Bolsonaro e Trump: relações bilaterais e democracia

por Livia Milani

Um dia após o segundo turno das eleições brasileiras, o presidente dos Estados Unidos, Donald Trump, divulgou em seu Twitter que havia conversado por telefone com o presidente-eleito, Jair Bolsonaro. Trump comentou que os EUA trabalharão com o novo governo brasileiro com proximidade em “comércio, assuntos militares e tudo mais”. Apesar do tom de novidade, a aproximação entre Brasil e Estados Unidos é um processo que se desenha há algum tempo, ao qual o novo governo pode trazer um aprofundamento.

As raízes do rapprochement podem ser encontradas na assinatura do Acordo de Cooperação em Defesa (DCA, na sigla em inglês) e do Acordo Geral sobre Informação Militar (GSOMIA), ambos firmados em 2010 e ratificados em 2015, ainda durante governos do Partido dos Trabalhadores. Esses tratados abriram as portas para a assinatura de um conjunto de outros acordos, cujo objetivo principal é aumentar as trocas de informações sensíveis. Além disso, em 2016, os países iniciaram os Diálogos da Indústrias de Defesa, com o objetivo de fortalecer a aproximação entre empresas privadas que lidam com produção de armamento.

No âmbito financeiro, foram ratificados acordos para facilitar a cobrança de impostos sobre contas estrangeiras (FATCA, em inglês) e sobre seguridade social, os quais podem abrir as portas para um acordo para anular a dupla taxação (BTT) e um acordo sobre investimentos (BIT). Tais desenvolvimentos mostram que, embora existam temas de desacordo, como fica evidente pela taxação e imposição de cotas sobre as exportações brasileiras de aço, o relacionamento Brasil-EUA aprofundou-se nos últimos anos, mesmo antes do impeachment de 2016.

+-------+

> _O que fazer_
A - Transcreva literalmente o trecho do texto sobre as relações Brasil-EUA que vai de "Bolsonaro e Trump: relações" até "trazer um aprofundamento.", inclusive.
B - Traduza para o inglês a seguinte frase do texto sobre as relações Brasil-EUA: "Esses tratados abriram as portas para a assinatura de um conjunto de outros acordos, cujo objetivo principal é aumentar as trocas de informações sensíveis."
C - Dê prosseguimento ao texto sobre as relações Brasil-EUA a partir do ponto em que ele termina.
Os registros têm origem em uma fonte distinta.

+-------+

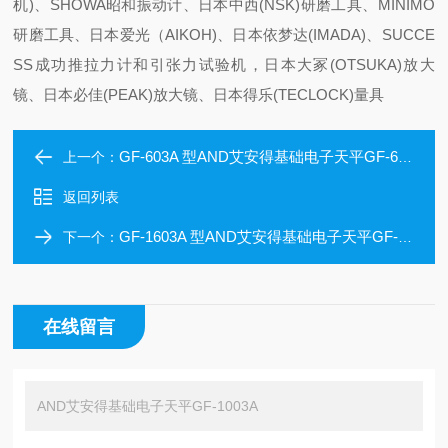
机)、SHOWA昭和振动计、日本中西(NSK)研磨工具、MINIMO
研磨工具、日本爱光（AIKOH)、日本依梦达(IMADA)、SUCCE
SS成功推拉力计和引张力试验机，日本大冢(OTSUKA)放大
镜、日本必佳(PEAK)放大镜、日本得乐(TECLOCK)量具
GF-603A 型AND艾安得基础电子天平GF-603A
上一个：
返回列表
GF-1603A 型AND艾安得基础电子天平GF-1603A
下一个：
在线留言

+-------+

> _Respostas fornecidas_
A -
Bolsonaro e Trump: relações bilaterais e democracia

por Livia Milani

Um dia após o segundo turno das eleições brasileiras, o presidente dos Estados Unidos, Donald Trump, divulgou em seu Twitter que havia conversado por telefone com o presidente-eleito, Jair Bolsonaro. Trump comentou que os EUA trabalharão com o novo governo brasileiro com proximidade em “comércio, assuntos militares e tudo mais”. Apesar do tom de novidade, a aproximação entre Brasil e Estados Unidos é um processo que se desenha há algum tempo, ao qual o novo governo pode trazer um aprofundamento.

B - These treaties opened the door to the signing of a set of other agreements, whose main goal is to increase the exchange of sensitive information.

C -
Contudo, a deposição de Rousseff foi providencial aos EUA pois abriu caminho para a modificação da política regional brasileira, especialmente em relação à Venezuela. Esta é uma questão essencial, pois a situação política no país bolivariano tornou-se a prioridade dos EUA na América do Sul. Os EUA buscam uma mudança de regime e opõe-se veementemente à Nicolás Maduro. O governo Temer assumiu postura crítica frente ao país vizinho, tendo sido um dos protagonistas do Grupo de Lima, uma articulação ad-hoc que reúne países latino-americanos e é dedicada a criar pressões sobre o governo venezuelano. O grupo afirma que o regime bolivariano se tornou autoritário e demanda a realização de eleições livres, com presença de observadores internacionais. No que se refere a esse tema, as prováveis mudanças no governo Bolsonaro serão no sentido de intensificação das críticas, em convergência com os EUA.

A Política Externa dos EUA em relação à Venezuela tem se apresentado cada vez mais agressiva. Em Agosto de 2017, o presidente afirmou não descartar uma opção militar para resolver a situação no país bolivariano. Essa opção foi rechaçada inicialmente pelo Grupo de Lima. No entanto, após a eleição de Bolsonaro, circulou na imprensa a possibilidade de uma coalizão liderada pelo Brasil e pela Colômbia com o objetivo de mudança de regime na Venezuela. Posteriormente, os rumores foram negados.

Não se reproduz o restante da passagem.